──────── DATA UNDER STUDY

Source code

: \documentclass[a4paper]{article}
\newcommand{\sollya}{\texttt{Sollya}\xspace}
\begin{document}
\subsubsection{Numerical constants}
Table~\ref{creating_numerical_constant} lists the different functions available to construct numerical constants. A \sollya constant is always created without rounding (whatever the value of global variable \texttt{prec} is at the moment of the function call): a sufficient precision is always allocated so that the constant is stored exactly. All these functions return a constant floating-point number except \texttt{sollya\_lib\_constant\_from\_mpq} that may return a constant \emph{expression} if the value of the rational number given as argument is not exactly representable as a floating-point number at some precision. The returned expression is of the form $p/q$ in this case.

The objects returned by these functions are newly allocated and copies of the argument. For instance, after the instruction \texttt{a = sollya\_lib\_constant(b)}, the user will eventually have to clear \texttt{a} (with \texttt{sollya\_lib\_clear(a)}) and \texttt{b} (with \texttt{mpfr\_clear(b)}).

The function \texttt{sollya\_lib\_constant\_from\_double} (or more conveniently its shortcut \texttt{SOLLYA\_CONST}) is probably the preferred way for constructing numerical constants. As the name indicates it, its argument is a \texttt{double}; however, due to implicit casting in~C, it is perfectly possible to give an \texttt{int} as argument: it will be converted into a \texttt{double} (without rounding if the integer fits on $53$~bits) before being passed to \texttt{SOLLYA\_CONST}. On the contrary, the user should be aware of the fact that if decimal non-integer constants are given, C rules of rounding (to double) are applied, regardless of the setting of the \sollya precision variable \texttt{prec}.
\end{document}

────────────────
──────── DATA UNDER STUDY

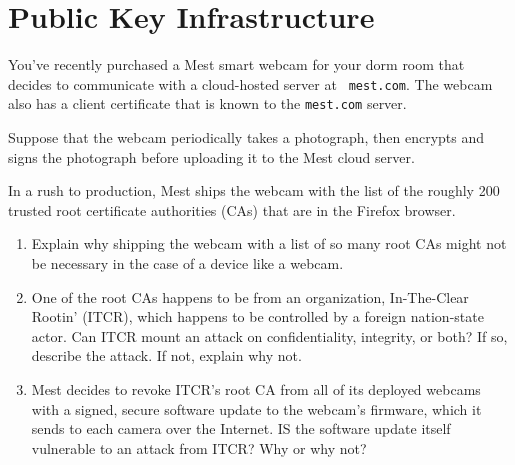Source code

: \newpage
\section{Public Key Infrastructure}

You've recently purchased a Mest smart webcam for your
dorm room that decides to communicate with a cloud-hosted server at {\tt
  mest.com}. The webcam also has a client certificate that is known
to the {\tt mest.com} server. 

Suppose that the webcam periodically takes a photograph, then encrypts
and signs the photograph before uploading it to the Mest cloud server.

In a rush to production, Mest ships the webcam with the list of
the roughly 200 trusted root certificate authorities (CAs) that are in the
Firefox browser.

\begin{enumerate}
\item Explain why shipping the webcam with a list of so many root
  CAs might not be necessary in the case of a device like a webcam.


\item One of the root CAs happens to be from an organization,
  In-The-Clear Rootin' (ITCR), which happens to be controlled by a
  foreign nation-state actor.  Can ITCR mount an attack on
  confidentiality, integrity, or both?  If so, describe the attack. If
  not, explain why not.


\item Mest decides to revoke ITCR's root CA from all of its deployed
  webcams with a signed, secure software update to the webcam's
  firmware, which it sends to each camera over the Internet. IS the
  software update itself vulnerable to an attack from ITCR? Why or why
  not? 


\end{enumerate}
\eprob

────────────────
──────── DATA UNDER STUDY

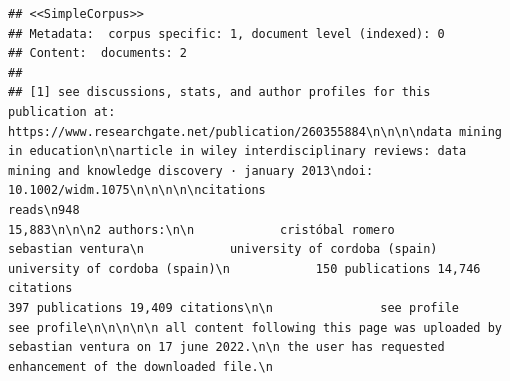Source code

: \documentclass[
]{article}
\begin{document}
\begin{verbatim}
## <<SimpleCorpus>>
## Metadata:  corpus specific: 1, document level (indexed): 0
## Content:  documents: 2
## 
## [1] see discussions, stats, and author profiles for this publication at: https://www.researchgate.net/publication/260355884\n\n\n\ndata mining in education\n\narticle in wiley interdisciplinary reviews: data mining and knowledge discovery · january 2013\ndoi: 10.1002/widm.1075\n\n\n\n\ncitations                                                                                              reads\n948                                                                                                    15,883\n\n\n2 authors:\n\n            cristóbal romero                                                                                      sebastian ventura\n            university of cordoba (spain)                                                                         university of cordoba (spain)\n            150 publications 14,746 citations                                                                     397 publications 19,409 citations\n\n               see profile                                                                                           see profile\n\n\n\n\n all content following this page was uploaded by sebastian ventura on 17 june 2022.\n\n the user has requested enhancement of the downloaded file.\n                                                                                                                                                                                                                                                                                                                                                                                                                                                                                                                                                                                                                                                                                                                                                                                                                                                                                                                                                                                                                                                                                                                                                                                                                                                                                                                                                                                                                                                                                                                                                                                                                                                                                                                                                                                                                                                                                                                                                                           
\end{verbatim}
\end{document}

────────────────

PROBLEM
Take from the material above the lines running from the one with "that is known" through the one with "of the root", and repeat them exactly, with nothing else.

EXPECTED ANSWER
  mest.com}. The webcam also has a client certificate that is known
to the {\tt mest.com} server. 

Suppose that the webcam periodically takes a photograph, then encrypts
and signs the photograph before uploading it to the Mest cloud server.

In a rush to production, Mest ships the webcam with the list of
the roughly 200 trusted root certificate authorities (CAs) that are in the
Firefox browser.

\begin{enumerate}
\item Explain why shipping the webcam with a list of so many root
  CAs might not be necessary in the case of a device like a webcam.


\item One of the root CAs happens to be from an organization,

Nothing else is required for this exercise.